If it took Hurricane Katrina to improve New Orleans' failing public school system, one shudders to think what it will take to improve Washington's. A recent study by the DC Fiscal Policy Institute underscores this grim reality.
Between 2008 and 2012, while the District was spending record amounts of money on its traditional public school system under former Chancellor Michelle Rhee's widely heralded "reforms," a third of the city's schools "saw a notable decline in proficiency" in reading and math as measured by the DC Comprehensive Assessment System test. The declines were concentrated east of the Anacostia River, which were already far below basic proficiency levels.
"Schools in Wards 4, 5, 7 and 8 face declining proficiency levels," the FPI report noted, while "typical school proficiency level grew the most in Wards 1 and 3." So the achievement gap between affluent and high-poverty neighborhoods has actually widened.
In contrast, charter schools as a whole posted solid gains in reading and math at almost every grade level, with the exception of high school reading, which stayed about the same. But DC Public Schools saw losses in both reading and math across all age levels, with the only bright spot being a slight increase in middle school math scores. And despite $10,000 teacher bonuses and other inducements, a worrisome drop in reading proficiency at the elementary level is a harbinger of future failure.
When CBS reporter Scott Pelley asked New Orleans Mayor Mitch Landrieu about the condition of the Big Easy's school system the day after Katrina hit, Landrieu replied that not only was every school under water, but "in terms of governance, it just disappeared." The state-run Recovery School District made a conscious decision to replace the old public school system -- which like D.C. had a graduation rate below 50 percent -- with mostly charter schools.

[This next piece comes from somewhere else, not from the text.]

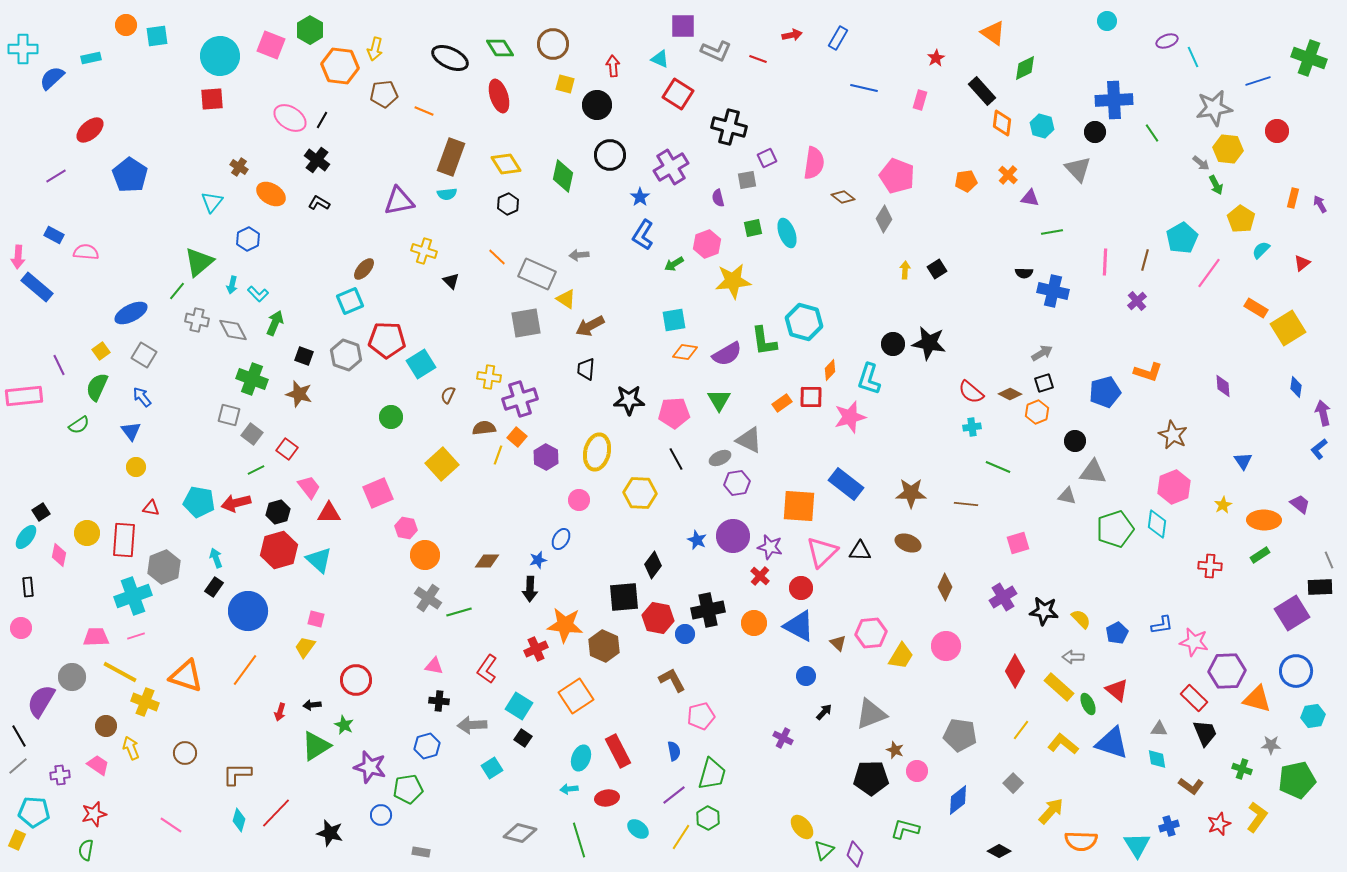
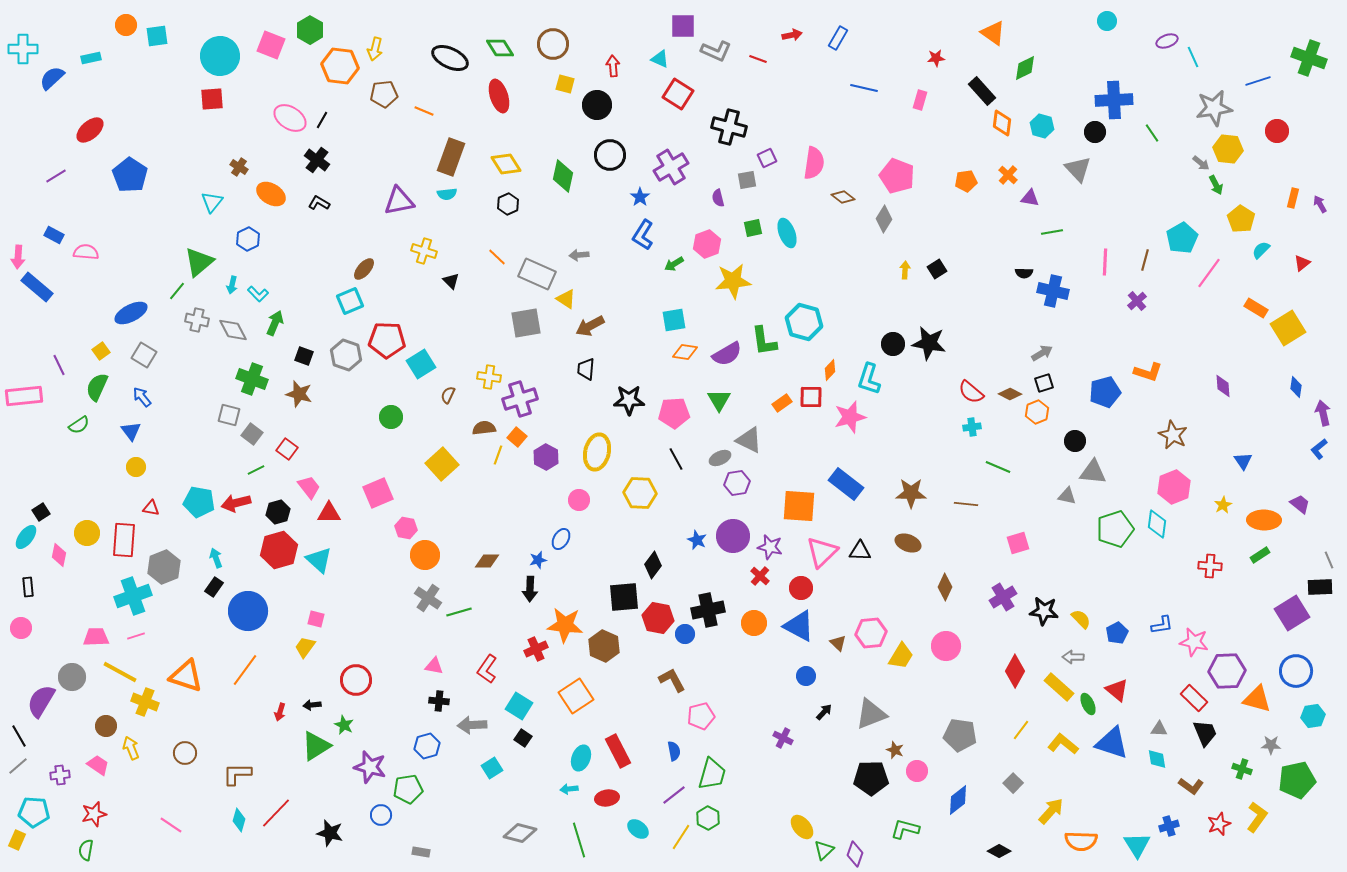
red star at (936, 58): rotated 24 degrees clockwise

"Chartering is the replacement system for the failed urban system," Andy Smarick, author of "The Urban School System of the Future," pointed out during a panel discussion in the District in January. The chartering process is dynamic, he says, and creates "a continuous improvement cycle" that replicates high-performing schools and closes failing ones.
So seven years after Katrina, New Orleans "has nearly caught up with the state average in student proficiency," and its high school graduation rate last year exceeded both the state and national average. Meanwhile, DCPS students continue to lose ground.